◆ **TASK PROMPT**: Work through the listing below, copying each line that carries the word "elbow".

◆ **DATA SHOWN**:
= = = = =

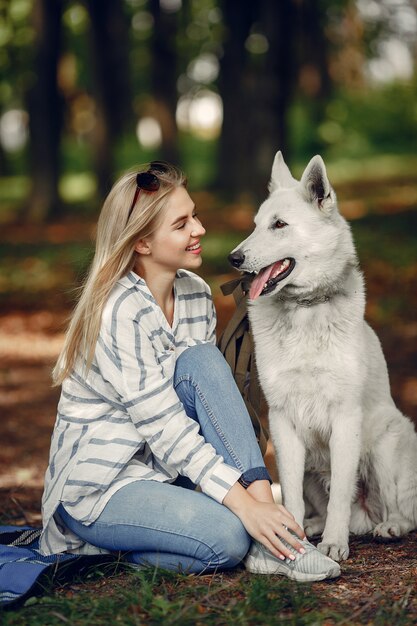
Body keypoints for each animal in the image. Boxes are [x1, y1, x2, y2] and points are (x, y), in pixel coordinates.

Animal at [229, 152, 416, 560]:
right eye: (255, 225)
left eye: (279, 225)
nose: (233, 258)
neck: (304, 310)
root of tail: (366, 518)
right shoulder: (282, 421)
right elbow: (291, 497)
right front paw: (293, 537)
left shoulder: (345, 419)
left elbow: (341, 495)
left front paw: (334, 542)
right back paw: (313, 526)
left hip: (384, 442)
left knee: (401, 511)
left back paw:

= = = = =

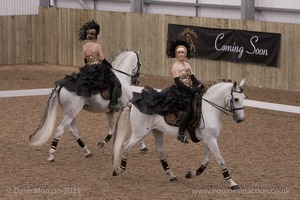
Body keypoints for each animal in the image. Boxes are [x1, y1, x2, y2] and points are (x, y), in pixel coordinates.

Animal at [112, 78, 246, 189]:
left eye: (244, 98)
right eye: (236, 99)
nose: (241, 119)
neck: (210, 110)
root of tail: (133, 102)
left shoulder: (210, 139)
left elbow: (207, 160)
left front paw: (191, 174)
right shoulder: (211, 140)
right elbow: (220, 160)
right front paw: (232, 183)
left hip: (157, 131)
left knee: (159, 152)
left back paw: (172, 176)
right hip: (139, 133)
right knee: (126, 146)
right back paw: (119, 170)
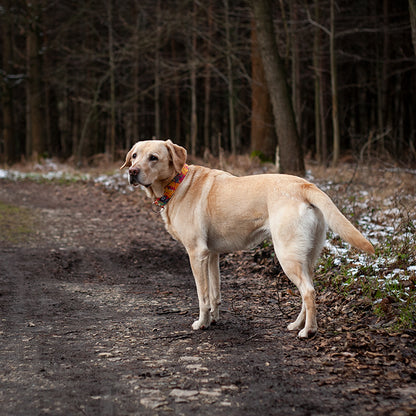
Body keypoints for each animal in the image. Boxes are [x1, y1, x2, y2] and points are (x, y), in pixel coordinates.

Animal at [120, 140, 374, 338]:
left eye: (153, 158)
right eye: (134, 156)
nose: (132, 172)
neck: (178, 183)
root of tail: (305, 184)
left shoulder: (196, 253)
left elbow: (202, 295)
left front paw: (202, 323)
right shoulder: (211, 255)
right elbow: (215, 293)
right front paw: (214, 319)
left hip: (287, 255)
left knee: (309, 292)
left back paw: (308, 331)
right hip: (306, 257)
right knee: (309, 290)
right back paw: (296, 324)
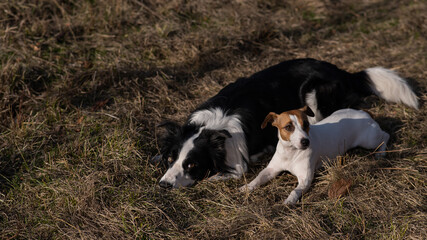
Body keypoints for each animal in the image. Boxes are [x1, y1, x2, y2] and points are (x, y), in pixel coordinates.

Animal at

= = = = =

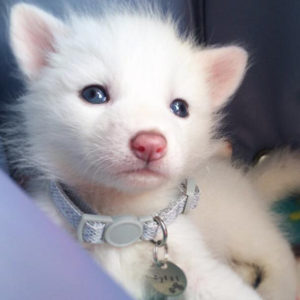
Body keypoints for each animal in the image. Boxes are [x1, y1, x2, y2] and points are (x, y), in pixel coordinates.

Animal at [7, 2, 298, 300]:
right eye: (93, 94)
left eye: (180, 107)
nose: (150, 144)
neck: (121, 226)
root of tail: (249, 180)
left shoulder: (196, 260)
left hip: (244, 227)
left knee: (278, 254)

= = = = =

◆ **SOLVED PROBLEM**:
right elbow: (291, 497)
left elbow: (341, 495)
left elbow: (207, 160)
right elbow: (220, 160)
left elbow: (202, 295)
right elbow: (215, 293)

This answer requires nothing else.